(Schneider, J. H.); Jean-Marie Bruyset
Nothing is known about Schneider and only a little about Bruyset. Father (1719 – 1793) and son (1744 – 1817) Bruyset have the same name and they were both publishers in Lyon. Their major work seems to be the rare 18th century „Atlas des Enfants, ou nouvelle methode pour apprendre la Geographie .. .“ The engraved frontispiece – surprisingly without naming the author(s) – shows the infant „Atlas“ holding a celestial globe on his shoulders. In library catalogues „(Schneider, J. H.) Jean-Marie Bruyset“ are designated as authors but this gives no indication whether father or son Bruyset or both were involved. It is also unclear why Schneider’s name is set in brackets.

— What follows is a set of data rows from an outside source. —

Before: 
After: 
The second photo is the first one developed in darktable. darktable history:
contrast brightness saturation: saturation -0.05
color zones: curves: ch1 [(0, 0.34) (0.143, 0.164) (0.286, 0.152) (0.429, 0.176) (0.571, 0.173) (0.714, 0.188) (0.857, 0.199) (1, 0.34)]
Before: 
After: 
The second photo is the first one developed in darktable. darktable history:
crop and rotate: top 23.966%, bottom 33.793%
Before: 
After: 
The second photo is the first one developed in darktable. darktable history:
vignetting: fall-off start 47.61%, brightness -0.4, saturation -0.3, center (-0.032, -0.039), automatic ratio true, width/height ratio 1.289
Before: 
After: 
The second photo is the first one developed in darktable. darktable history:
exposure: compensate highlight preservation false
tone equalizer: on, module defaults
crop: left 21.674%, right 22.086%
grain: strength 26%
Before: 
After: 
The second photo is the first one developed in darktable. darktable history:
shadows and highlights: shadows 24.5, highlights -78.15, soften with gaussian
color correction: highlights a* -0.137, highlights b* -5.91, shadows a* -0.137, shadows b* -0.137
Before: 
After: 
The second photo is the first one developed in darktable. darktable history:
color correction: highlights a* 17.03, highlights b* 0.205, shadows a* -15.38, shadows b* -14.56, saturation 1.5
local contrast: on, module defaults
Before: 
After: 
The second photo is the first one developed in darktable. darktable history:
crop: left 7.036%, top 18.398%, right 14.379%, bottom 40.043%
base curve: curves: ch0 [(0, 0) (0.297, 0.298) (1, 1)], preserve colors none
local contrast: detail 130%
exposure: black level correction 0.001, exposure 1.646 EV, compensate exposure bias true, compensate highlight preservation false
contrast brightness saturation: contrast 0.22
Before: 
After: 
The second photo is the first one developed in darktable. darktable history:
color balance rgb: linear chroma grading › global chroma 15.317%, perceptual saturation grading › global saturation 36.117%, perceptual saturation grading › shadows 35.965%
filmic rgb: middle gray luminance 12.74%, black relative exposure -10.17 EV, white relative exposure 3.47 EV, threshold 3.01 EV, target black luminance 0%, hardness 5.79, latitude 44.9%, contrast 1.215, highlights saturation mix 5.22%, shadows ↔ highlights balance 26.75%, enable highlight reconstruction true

The purpose of the atlas is to make learning geography easier for children. The maps in this early French teaching atlas use numbers and letters in place of names for the purpose of questioning students.
This very rare and strange map from the „Atlas“ shows the south-western part of Norway and in a kind of open frame the north-western part. Underneath „XIII.“ is written in a heart-shaped cartouche. The North Atlantic is decorated by a wind rose with the letter „C.“ above it.
Iceland is marked „V.“ and on the right of it there is a church symbol and the number „12“ which seems to be the bishopric Skalholt. Further right mountains are sketched which look like volcanos. What the sign similar to „C“ means is unclear. The Arctic Circle runs nearly correctly. with „D.“ marked above and three stars underneath at the the right edge of the map.